Consigne:
Recopiez tous les enregistrements en changeant « 天天绿软 » en « 绿色软件站 » sans rien modifier d'autre. Omettez les images dans votre réponse.

-=-=-

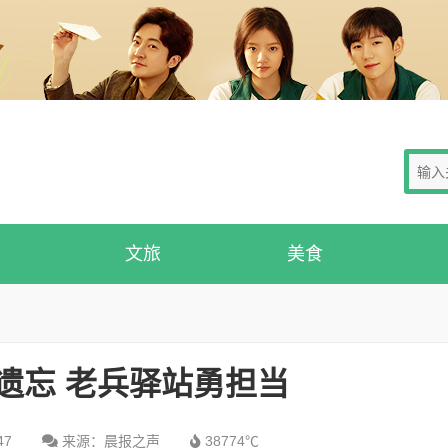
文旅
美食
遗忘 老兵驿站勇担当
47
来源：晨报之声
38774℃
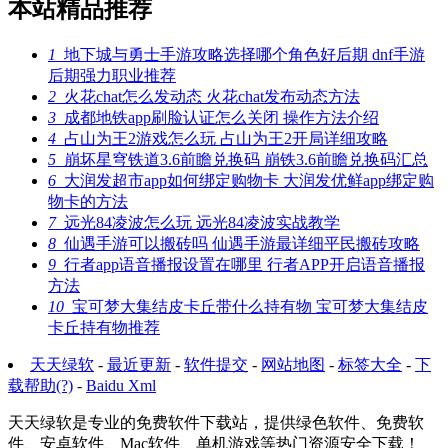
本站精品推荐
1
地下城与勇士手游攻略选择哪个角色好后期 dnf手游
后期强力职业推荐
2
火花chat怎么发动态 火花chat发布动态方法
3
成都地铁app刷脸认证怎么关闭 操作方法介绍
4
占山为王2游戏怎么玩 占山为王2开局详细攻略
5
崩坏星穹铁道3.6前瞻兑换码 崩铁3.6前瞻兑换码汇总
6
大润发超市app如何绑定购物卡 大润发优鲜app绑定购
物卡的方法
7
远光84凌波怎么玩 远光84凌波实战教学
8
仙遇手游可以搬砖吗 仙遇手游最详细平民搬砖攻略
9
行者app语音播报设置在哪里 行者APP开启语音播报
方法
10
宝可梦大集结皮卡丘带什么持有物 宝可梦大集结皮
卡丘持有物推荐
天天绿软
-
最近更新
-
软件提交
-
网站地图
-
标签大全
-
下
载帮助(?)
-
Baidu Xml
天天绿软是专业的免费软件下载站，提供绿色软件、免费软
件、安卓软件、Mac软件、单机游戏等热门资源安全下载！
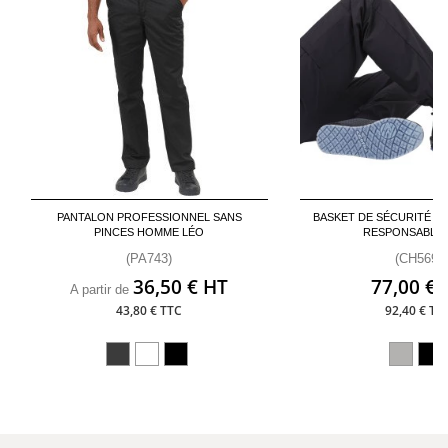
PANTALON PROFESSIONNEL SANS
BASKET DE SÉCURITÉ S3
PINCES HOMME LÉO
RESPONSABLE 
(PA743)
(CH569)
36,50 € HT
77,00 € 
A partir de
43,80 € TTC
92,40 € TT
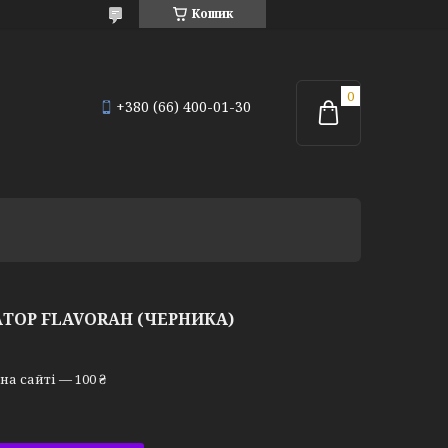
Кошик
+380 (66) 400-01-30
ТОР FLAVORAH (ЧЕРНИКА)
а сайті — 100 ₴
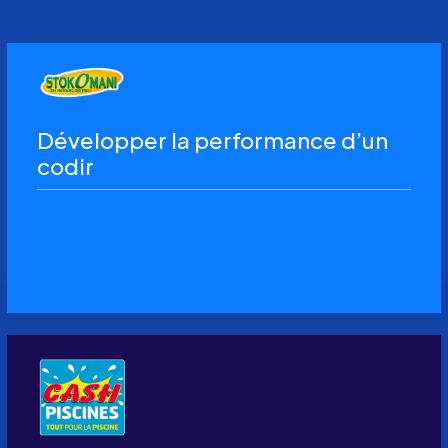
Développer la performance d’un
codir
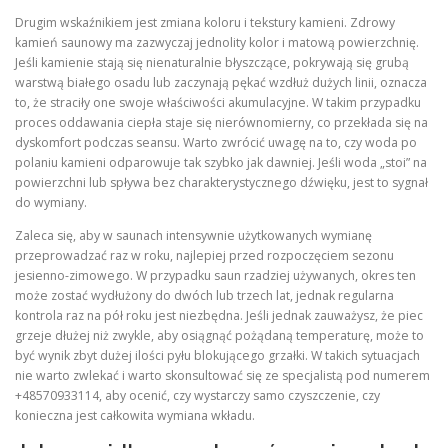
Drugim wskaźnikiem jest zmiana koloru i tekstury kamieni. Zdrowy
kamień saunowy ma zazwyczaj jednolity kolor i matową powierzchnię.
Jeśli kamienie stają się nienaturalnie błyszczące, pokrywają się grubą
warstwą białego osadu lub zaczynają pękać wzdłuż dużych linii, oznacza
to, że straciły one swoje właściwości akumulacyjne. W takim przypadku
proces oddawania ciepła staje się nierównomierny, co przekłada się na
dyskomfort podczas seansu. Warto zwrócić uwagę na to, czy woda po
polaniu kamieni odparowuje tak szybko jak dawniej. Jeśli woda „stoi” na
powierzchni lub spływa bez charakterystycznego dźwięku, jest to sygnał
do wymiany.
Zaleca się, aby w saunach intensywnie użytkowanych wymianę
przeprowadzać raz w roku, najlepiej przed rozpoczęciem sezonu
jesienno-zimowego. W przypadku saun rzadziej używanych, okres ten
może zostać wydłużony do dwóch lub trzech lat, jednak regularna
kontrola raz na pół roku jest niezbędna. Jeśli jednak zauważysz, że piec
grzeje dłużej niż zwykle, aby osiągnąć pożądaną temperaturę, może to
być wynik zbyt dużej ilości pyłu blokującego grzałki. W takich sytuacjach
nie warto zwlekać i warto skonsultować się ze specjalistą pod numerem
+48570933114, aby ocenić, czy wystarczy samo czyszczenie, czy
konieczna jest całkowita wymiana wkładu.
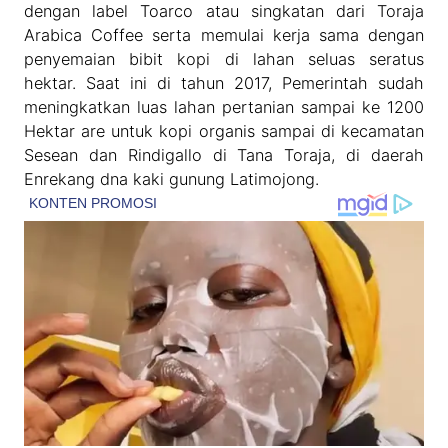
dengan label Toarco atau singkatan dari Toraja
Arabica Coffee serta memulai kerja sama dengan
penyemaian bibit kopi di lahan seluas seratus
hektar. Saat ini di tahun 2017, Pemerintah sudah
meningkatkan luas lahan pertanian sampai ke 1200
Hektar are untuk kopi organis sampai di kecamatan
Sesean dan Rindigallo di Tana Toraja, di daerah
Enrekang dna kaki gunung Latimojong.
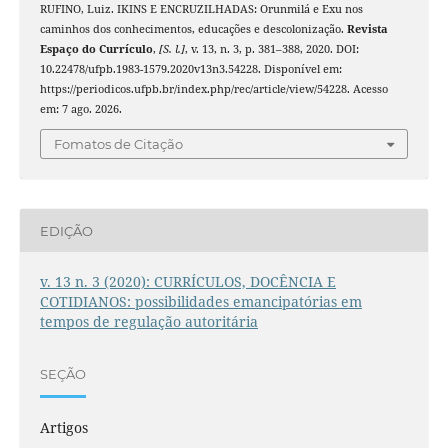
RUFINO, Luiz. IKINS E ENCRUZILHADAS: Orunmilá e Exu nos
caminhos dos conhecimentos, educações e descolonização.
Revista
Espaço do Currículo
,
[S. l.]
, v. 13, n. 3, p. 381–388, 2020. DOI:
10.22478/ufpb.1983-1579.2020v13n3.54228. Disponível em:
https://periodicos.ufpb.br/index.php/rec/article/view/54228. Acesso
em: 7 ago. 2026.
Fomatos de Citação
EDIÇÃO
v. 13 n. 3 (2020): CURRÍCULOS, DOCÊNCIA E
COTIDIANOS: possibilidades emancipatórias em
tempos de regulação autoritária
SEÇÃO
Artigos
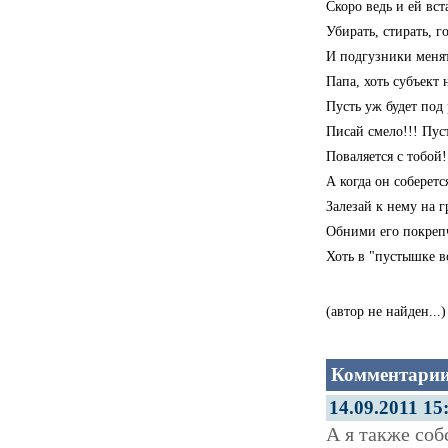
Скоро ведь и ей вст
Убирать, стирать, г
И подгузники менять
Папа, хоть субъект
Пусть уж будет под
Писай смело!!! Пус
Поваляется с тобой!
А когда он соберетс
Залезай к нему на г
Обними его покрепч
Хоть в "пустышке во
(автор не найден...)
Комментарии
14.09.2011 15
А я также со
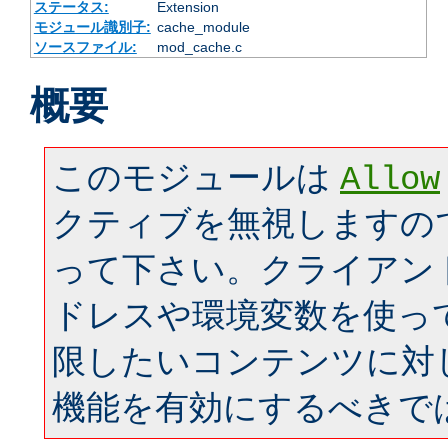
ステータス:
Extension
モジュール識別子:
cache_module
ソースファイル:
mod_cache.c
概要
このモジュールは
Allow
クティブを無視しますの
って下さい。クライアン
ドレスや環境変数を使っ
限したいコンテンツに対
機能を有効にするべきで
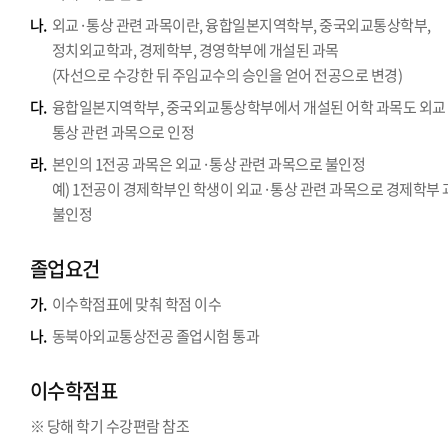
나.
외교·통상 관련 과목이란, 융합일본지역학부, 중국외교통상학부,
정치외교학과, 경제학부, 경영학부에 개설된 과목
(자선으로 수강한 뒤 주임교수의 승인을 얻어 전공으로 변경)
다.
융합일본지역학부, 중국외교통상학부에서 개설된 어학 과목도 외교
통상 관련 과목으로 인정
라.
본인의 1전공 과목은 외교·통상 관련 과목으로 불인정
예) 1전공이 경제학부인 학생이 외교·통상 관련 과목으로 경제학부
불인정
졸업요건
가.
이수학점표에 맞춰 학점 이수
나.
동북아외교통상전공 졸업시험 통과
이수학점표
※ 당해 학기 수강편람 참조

-=-=-

Corrigé rédigé:
文旅
美食
遗忘 老兵驿站勇担当
47
来源：晨报之声
38774℃
本站精品推荐
1
地下城与勇士手游攻略选择哪个角色好后期 dnf手游
后期强力职业推荐
2
火花chat怎么发动态 火花chat发布动态方法
3
成都地铁app刷脸认证怎么关闭 操作方法介绍
4
占山为王2游戏怎么玩 占山为王2开局详细攻略
5
崩坏星穹铁道3.6前瞻兑换码 崩铁3.6前瞻兑换码汇总
6
大润发超市app如何绑定购物卡 大润发优鲜app绑定购
物卡的方法
7
远光84凌波怎么玩 远光84凌波实战教学
8
仙遇手游可以搬砖吗 仙遇手游最详细平民搬砖攻略
9
行者app语音播报设置在哪里 行者APP开启语音播报
方法
10
宝可梦大集结皮卡丘带什么持有物 宝可梦大集结皮
卡丘持有物推荐
绿色软件站
-
最近更新
-
软件提交
-
网站地图
-
标签大全
-
下
载帮助(?)
-
Baidu Xml
绿色软件站是专业的免费软件下载站，提供绿色软件、免费软
件、安卓软件、Mac软件、单机游戏等热门资源安全下载！
PANTALON PROFESSIONNEL SANS
BASKET DE SÉCURITÉ S3
PINCES HOMME LÉO
RESPONSABLE 
(PA743)
(CH569)
36,50 € HT
77,00 € 
A partir de
43,80 € TTC
92,40 € TT
Кошик
+380 (66) 400-01-30
ТОР FLAVORAH (ЧЕРНИКА)
а сайті — 100 ₴
Développer la performance d’un
codir
Drugim wskaźnikiem jest zmiana koloru i tekstury kamieni. Zdrowy
kamień saunowy ma zazwyczaj jednolity kolor i matową powierzchnię.
Jeśli kamienie stają się nienaturalnie błyszczące, pokrywają się grubą
warstwą białego osadu lub zaczynają pękać wzdłuż dużych linii, oznacza
to, że straciły one swoje właściwości akumulacyjne. W takim przypadku
proces oddawania ciepła staje się nierównomierny, co przekłada się na
dyskomfort podczas seansu. Warto zwrócić uwagę na to, czy woda po
polaniu kamieni odparowuje tak szybko jak dawniej. Jeśli woda „stoi” na
powierzchni lub spływa bez charakterystycznego dźwięku, jest to sygnał
do wymiany.
Zaleca się, aby w saunach intensywnie użytkowanych wymianę
przeprowadzać raz w roku, najlepiej przed rozpoczęciem sezonu
jesienno-zimowego. W przypadku saun rzadziej używanych, okres ten
może zostać wydłużony do dwóch lub trzech lat, jednak regularna
kontrola raz na pół roku jest niezbędna. Jeśli jednak zauważysz, że piec
grzeje dłużej niż zwykle, aby osiągnąć pożądaną temperaturę, może to
być wynik zbyt dużej ilości pyłu blokującego grzałki. W takich sytuacjach
nie warto zwlekać i warto skonsultować się ze specjalistą pod numerem
+48570933114, aby ocenić, czy wystarczy samo czyszczenie, czy
konieczna jest całkowita wymiana wkładu.
dengan label Toarco atau singkatan dari Toraja
Arabica Coffee serta memulai kerja sama dengan
penyemaian bibit kopi di lahan seluas seratus
hektar. Saat ini di tahun 2017, Pemerintah sudah
meningkatkan luas lahan pertanian sampai ke 1200
Hektar are untuk kopi organis sampai di kecamatan
Sesean dan Rindigallo di Tana Toraja, di daerah
Enrekang dna kaki gunung Latimojong.
RUFINO, Luiz. IKINS E ENCRUZILHADAS: Orunmilá e Exu nos
caminhos dos conhecimentos, educações e descolonização.
Revista
Espaço do Currículo
,
[S. l.]
, v. 13, n. 3, p. 381–388, 2020. DOI:
10.22478/ufpb.1983-1579.2020v13n3.54228. Disponível em:
https://periodicos.ufpb.br/index.php/rec/article/view/54228. Acesso
em: 7 ago. 2026.
Fomatos de Citação
EDIÇÃO
v. 13 n. 3 (2020): CURRÍCULOS, DOCÊNCIA E
COTIDIANOS: possibilidades emancipatórias em
tempos de regulação autoritária
SEÇÃO
Artigos
Скоро ведь и ей вст
Убирать, стирать, г
И подгузники менять
Папа, хоть субъект
Пусть уж будет под
Писай смело!!! Пус
Поваляется с тобой!
А когда он соберетс
Залезай к нему на г
Обними его покрепч
Хоть в "пустышке во
(автор не найден...)
Комментарии
14.09.2011 15
А я также со
ステータス:
Extension
モジュール識別子:
cache_module
ソースファイル:
mod_cache.c
概要
このモジュールは
Allow
クティブを無視しますの
って下さい。クライアン
ドレスや環境変数を使っ
限したいコンテンツに対
機能を有効にするべきで
나.
외교·통상 관련 과목이란, 융합일본지역학부, 중국외교통상학부,
정치외교학과, 경제학부, 경영학부에 개설된 과목
(자선으로 수강한 뒤 주임교수의 승인을 얻어 전공으로 변경)
다.
융합일본지역학부, 중국외교통상학부에서 개설된 어학 과목도 외교
통상 관련 과목으로 인정
라.
본인의 1전공 과목은 외교·통상 관련 과목으로 불인정
예) 1전공이 경제학부인 학생이 외교·통상 관련 과목으로 경제학부
불인정
졸업요건
가.
이수학점표에 맞춰 학점 이수
나.
동북아외교통상전공 졸업시험 통과
이수학점표
※ 당해 학기 수강편람 참조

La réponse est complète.